A su alrededor, personajes ambiguos que entran y salen como piezas de una maquinaria cada vez más desquiciada. Entre ellos, Pedro Pascal, que aporta presencia y una especie de calma extraña en un papel breve pero bien aprovechado. Su personaje, al igual que la historia, está lleno de silencios incómodos, sospechas y medias verdades.
La película arranca con un tono casi costumbrista, pero pronto se enrarece. La atmósfera se carga, los colores se saturan, el ritmo se acelera. El montaje, milimétrico, va rompiendo la armonía del relato hasta volverse casi asfixiante. Aster sabe exactamente cuánto puede estirar una escena antes de hacerla estallar. Y cuando llega el clímax —un tercer acto que es, literalmente, una explosión de fuegos artificiales—, el espectador ya está dentro de un torbellino del que no se puede salir ileso.
Filmar el descenso al infierno.
La fotografía, a cargo de Darius Khondji, vuelve a jugar con contrastes marcados y composiciones que encierran a los personajes en marcos psicológicos: ventanas, pasillos, espejos. El uso de luces intermitentes, filtros de color y planos sostenidos potencia esa sensación de encierro mental y delirio progresivo. La película se convierte en un descenso visual a los infiernos del miedo moderno.

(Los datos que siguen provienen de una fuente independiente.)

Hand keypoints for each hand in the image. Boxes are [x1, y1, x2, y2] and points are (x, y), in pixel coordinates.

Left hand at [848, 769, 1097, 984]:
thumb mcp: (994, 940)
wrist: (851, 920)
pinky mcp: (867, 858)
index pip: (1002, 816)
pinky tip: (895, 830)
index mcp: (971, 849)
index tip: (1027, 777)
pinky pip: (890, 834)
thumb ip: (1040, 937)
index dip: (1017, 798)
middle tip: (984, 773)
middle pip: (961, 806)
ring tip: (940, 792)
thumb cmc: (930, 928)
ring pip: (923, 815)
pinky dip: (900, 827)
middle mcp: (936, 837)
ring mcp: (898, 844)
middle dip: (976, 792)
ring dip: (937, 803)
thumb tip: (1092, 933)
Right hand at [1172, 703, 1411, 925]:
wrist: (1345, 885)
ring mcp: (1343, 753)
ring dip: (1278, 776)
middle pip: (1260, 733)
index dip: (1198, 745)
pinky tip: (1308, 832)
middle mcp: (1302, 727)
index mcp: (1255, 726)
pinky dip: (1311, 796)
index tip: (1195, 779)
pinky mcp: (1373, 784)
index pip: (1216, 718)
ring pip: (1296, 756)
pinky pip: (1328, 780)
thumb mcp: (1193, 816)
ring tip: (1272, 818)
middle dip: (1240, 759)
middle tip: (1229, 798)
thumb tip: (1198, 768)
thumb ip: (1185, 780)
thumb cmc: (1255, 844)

En cuanto al guion, Aster estructura la historia en tres bloques muy diferenciados. Lo que empieza como una inquietud difusa se convierte en una crítica feroz al pánico colectivo, a la manipulación mediática y al auge de los discursos radicales. En cualquier caso, es evidente que Ednington se cocina con las sobras emocionales de la era Covid: el miedo al otro, la conspiranoia como refugio, el aislamiento como doctrina.

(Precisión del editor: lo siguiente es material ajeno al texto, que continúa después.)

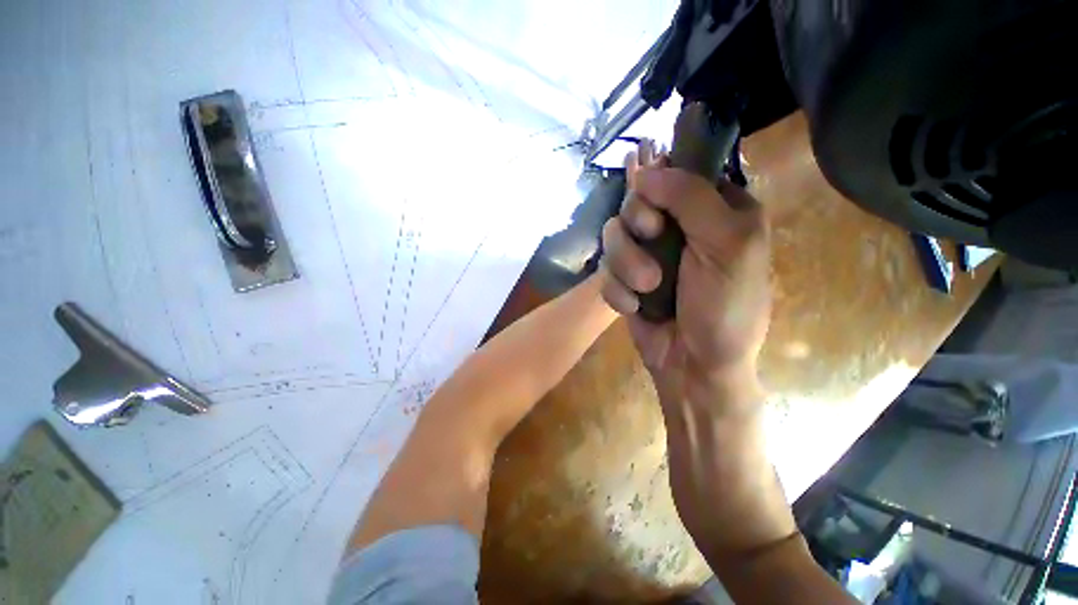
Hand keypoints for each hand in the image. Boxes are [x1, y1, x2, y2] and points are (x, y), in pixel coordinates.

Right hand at [601, 144, 770, 409]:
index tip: (656, 200)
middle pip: (635, 201)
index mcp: (713, 210)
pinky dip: (618, 291)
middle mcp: (676, 226)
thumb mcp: (728, 246)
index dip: (658, 181)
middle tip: (653, 239)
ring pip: (613, 235)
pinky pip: (604, 271)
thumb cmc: (725, 307)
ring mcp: (645, 254)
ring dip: (627, 264)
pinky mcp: (624, 279)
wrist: (695, 365)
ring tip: (648, 288)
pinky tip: (636, 307)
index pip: (675, 171)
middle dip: (638, 225)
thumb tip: (645, 171)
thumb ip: (691, 198)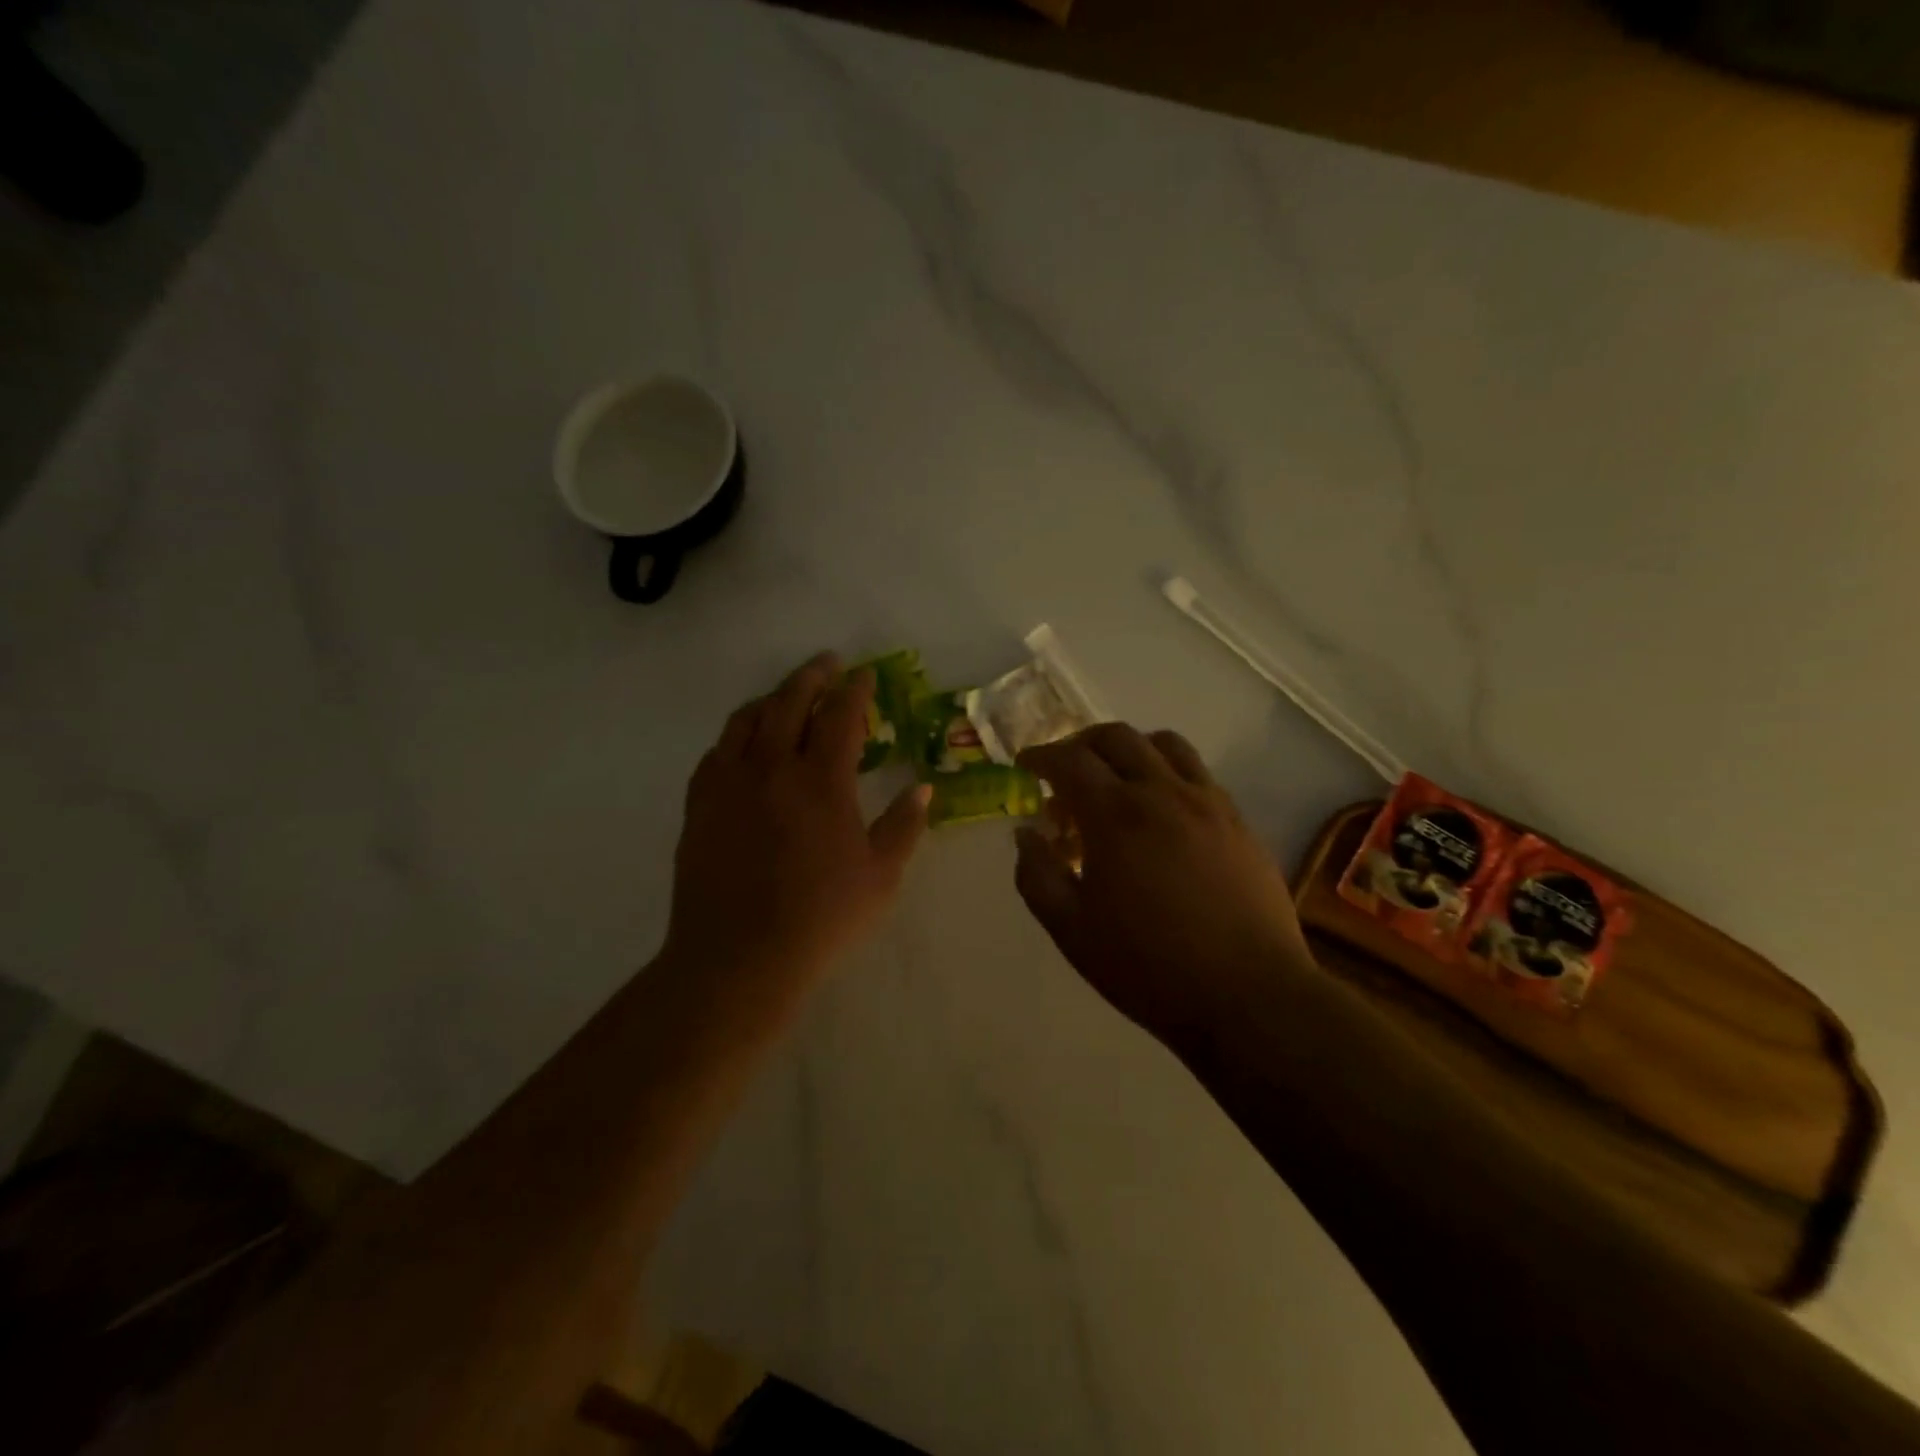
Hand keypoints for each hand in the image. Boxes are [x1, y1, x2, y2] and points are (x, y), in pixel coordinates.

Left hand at [664, 653, 929, 989]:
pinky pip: (716, 751)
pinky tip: (744, 742)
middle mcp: (772, 767)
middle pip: (790, 701)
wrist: (738, 956)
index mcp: (822, 781)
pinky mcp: (700, 804)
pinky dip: (736, 734)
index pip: (841, 715)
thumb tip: (923, 788)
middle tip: (827, 664)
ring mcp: (729, 783)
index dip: (856, 690)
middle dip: (812, 676)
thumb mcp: (881, 876)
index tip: (865, 675)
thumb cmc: (821, 918)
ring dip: (771, 697)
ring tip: (786, 693)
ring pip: (747, 719)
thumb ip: (905, 825)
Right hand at [1015, 725, 1314, 1056]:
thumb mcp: (1071, 930)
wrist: (1248, 996)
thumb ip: (1037, 875)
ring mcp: (1208, 803)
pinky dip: (1167, 773)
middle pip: (1116, 737)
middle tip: (1065, 771)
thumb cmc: (1148, 967)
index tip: (1025, 766)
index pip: (1069, 760)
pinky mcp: (1238, 821)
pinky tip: (1162, 812)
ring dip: (1130, 750)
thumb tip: (1026, 835)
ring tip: (1116, 781)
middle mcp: (1163, 792)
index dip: (1040, 756)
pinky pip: (1198, 774)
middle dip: (1081, 744)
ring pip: (1165, 745)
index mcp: (1115, 814)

En ese sentido, se puede trazar un puente con la propuesta de Loznitsa en Two Prosecutors. Aunque estéticamente opuestas, ambas películas abordan cómo las narrativas del poder —religiosas, judiciales, sanitarias o sociales— pueden moldear la percepción colectiva hasta volverla contra sí misma. Ednington lo hace desde el exceso, la ironía y el espectáculo, pero el fondo es amargo: cuando todo se tambalea, muchos prefieren creer en el caos que mirar la realidad.
No es una película perfecta. Aster sigue siendo un director que divide. Pero es, sin duda, una obra cargada de ideas, de riesgos y de una lucidez incómoda. Un artefacto fílmico que explota más allá de la pantalla.